** DIRECTIVE **
I'd like an exact copy of only the lines from the start of the listing below through the line that holds "dina fötter när". Please keep the pictures out.

** INPUT MATERIAL **
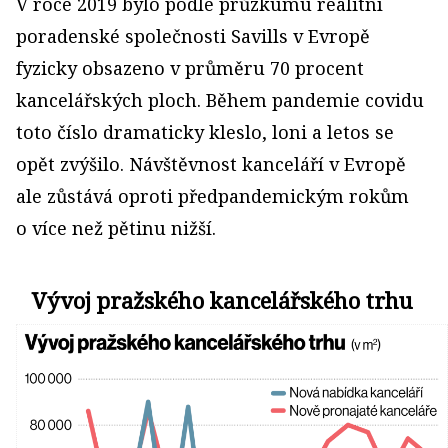
V roce 2019 bylo podle průzkumu realitní
poradenské společnosti Savills v Evropě
fyzicky obsazeno v průměru 70 procent
kancelářských ploch. Během pandemie covidu
toto číslo dramaticky kleslo, loni a letos se
opět zvýšilo. Návštěvnost kanceláří v Evropě
ale zůstává oproti předpandemickým rokům
o více než pětinu nižší.
Vývoj pražského kancelářského trhu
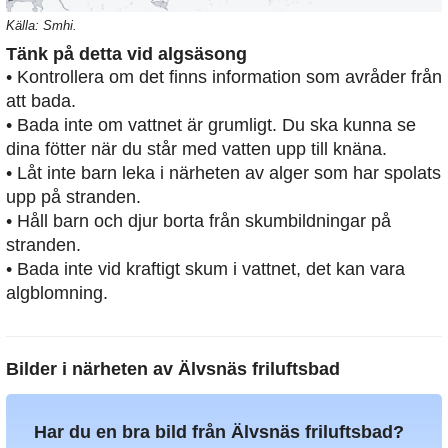
Källa: Smhi.
Tänk på detta vid algsäsong
• Kontrollera om det finns information som avråder från
att bada.
• Bada inte om vattnet är grumligt. Du ska kunna se
dina fötter när du står med vatten upp till knäna.
• Låt inte barn leka i närheten av alger som har spolats
upp på stranden.
• Håll barn och djur borta från skumbildningar på
stranden.
• Bada inte vid kraftigt skum i vattnet, det kan vara
algblomning.
Bilder i närheten av
Älvsnäs friluftsbad
Har du en bra bild från Älvsnäs friluftsbad?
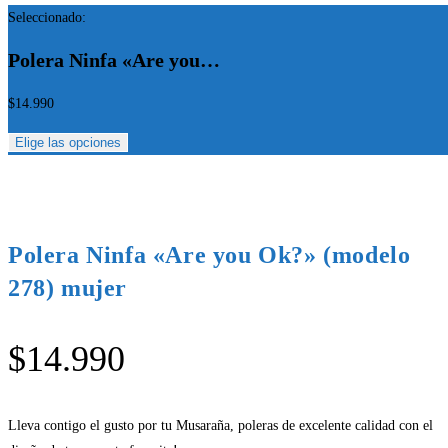
Seleccionado:
Polera Ninfa «Are you…
$
14.990
Elige las opciones
Polera Ninfa «Are you Ok?» (modelo
278) mujer
$
14.990
Lleva contigo el gusto por tu Musaraña, poleras de excelente calidad con el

** ANSWER BOX **
V roce 2019 bylo podle průzkumu realitní
poradenské společnosti Savills v Evropě
fyzicky obsazeno v průměru 70 procent
kancelářských ploch. Během pandemie covidu
toto číslo dramaticky kleslo, loni a letos se
opět zvýšilo. Návštěvnost kanceláří v Evropě
ale zůstává oproti předpandemickým rokům
o více než pětinu nižší.
Vývoj pražského kancelářského trhu
Källa: Smhi.
Tänk på detta vid algsäsong
• Kontrollera om det finns information som avråder från
att bada.
• Bada inte om vattnet är grumligt. Du ska kunna se
dina fötter när du står med vatten upp till knäna.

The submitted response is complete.